My late friend Bill Strauss, who co-wrote Generations and The Fourth Turning with Neil Howe, used to argue back in the early 2000s that the break-up of the country was a genuine threat. He thought the election of Hillary Clinton might trigger it. In the last months of his life (in late 2007) he was excited by Barack Obama, but he turned out to be just as divisive as Hillary would have been. (I do not think she would have been any less so, and since Obama essentially put a third Clinton Administration in place,. there's no particular reason to think that anything would have been very different ha she been elected.) Now the Republican Party, now centered in the white South, is every bit as determined to make its dreams come true as the slaveholding South was before the Civil War, but their ideas are less controversial than slavery and they have also wisely adopted a new strategy. Rather than try to break the country up, they are focusing on crippling the federal government and implementing their agenda of dismantling government in the states. Nothing that has happened in the last five years has changed their agenda and they appear to be going forward on many fronts.
Thus, several stories this week detail the plans of the House Republicans: to demand cuts of 50% or more in various federal programs in exchange for continuing to fund the federal government. They also seem committed to blocking immigration reform. If anything they seem more hostile towards compromising Republicans in the Senate than they are towards Democrats, perhaps because they are confident that they can continue defeating them in primaries. They enjoy the 24/7 support of Fox News (which a good many retirees watch from morning till night), all the money they need from the Koch brothers and their ilk, and the patronage of talk radio. They refused to pass the food stamp program as part of the farm bill, and they look forward to another round of cuts under the sequester next year.

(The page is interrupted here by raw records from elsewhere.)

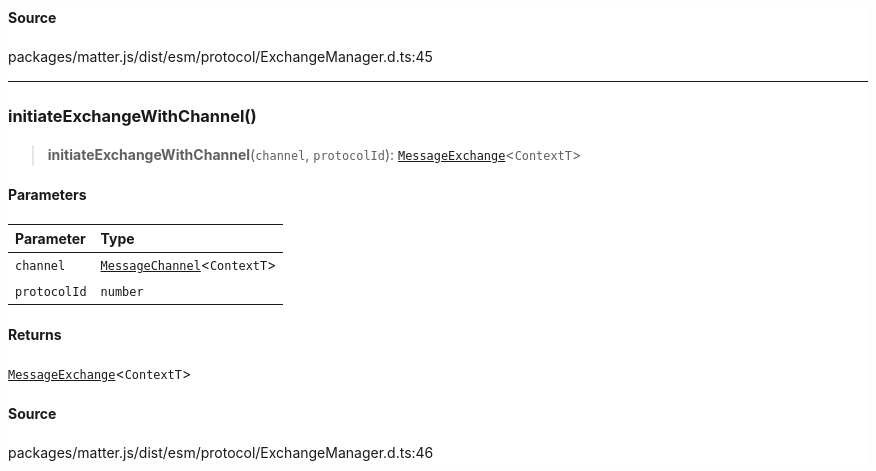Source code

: #### Source

packages/matter.js/dist/esm/protocol/ExchangeManager.d.ts:45

***

### initiateExchangeWithChannel()

> **initiateExchangeWithChannel**(`channel`, `protocolId`): [`MessageExchange`](MessageExchange.md)\<`ContextT`\>

#### Parameters

| Parameter | Type |
| :------ | :------ |
| `channel` | [`MessageChannel`](MessageChannel.md)\<`ContextT`\> |
| `protocolId` | `number` |

#### Returns

[`MessageExchange`](MessageExchange.md)\<`ContextT`\>

#### Source

packages/matter.js/dist/esm/protocol/ExchangeManager.d.ts:46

Meanwhile, Republican dominated state governments are pushing their agenda as hard as possible. While I understand why many people oppose abortion I cannot understand the depth of the crusade the Republicans are on to stop it, passing more and more restrictive laws destined to be overturned by the federal courts. Opposition to Washington and all it stands for seems to have become an end in itself. On another front, the Republican government of North Carolina has just passed the most restrictive voting law it could imagine--a law now immune to challenge under the voting rights act, although not, of course, under the 14th or 15th amendment. It requires one of a very small number of photo ids (perhaps either a driver's license or a passport), ends same-day registration, cuts back on early voting and, incredibly, forbids polling places from remaining open past their closing time even if people are backed in lines waiting to cast their vote. It will undoubtedly be imitated in other Republican states.
The same ideological fervor dominates the votes of four Supreme Court justices, who have given us Citizens United, Heller, the end of the Voting Rights Act, and much more. And now we learn than John Roberts has been using his power as Chief Justice to pack the FISA court, which oversees national security searches, with Republicans, including many veterans of the Bush executive branch. That is why the court has rubber-stamped every NSA program. In a rare, hopeful political note, a coalition of conservative Republicans and liberal Democrats barely failed to pass limits on national security searches in the House of Representatives. That is one of odd features of the new Republicans: their hostility to the federal government includes the national security bureaucracy and even the Department of Defense.
The conservative Republicans, alas, are similar to the New Dealers I have been writing about for the last few years, in that they have been part of the same network for the whole of their adult lives, reinforcing their beliefs and nurturing one another emotionally. They have accomplished an extraordinary amount over the last forty years, and especially the last twenty, drastically shrinking most of the federal government (really all of it except benefit programs) as a percentage of GDP, dismantling the regulatory structure, cutting taxes to historic lows, and securing a fairly dependable majority on the Supreme Court. In the Senate they have used minority power more aggressively than any national party in American history, using tactics that southern Democrats used to save to fight civil rights legislation to stop almost anything the Administration wants to do. Their demographics are shrinking and the country may be tiring of them, but nothing seems to be able to threaten their self-confidence. The Weimar Republic collapsed in large part because an informal Parliamentary alliance of Communists and Nazis refused to vote for anything, forcing three chancellors to rely on emergency powers that do not exist under the US Constitution and paving the may for Hitler's accession to power. We are not suffering economic distress on the scale that the Germans did in the early 1930s, but our government is nearly as paralyzed, and things may get worse. The Democrats, meanwhile, lack any comparable organization or commitment to an agenda. They combine, in effect a residual belief in government with nearly equal subservience to corporate America. Nate Silver, who is now leaving the New York Times, recently analyzed the history of elections held after one party has been in office for two terms. They showed a great many very close elections and no clear pattern. The Republican Party cannot be counted out for 2016, and the Democrats desperately need a more broadly appealing candidate than Hillary Clinton or Joe Biden. It is not clear who that would be.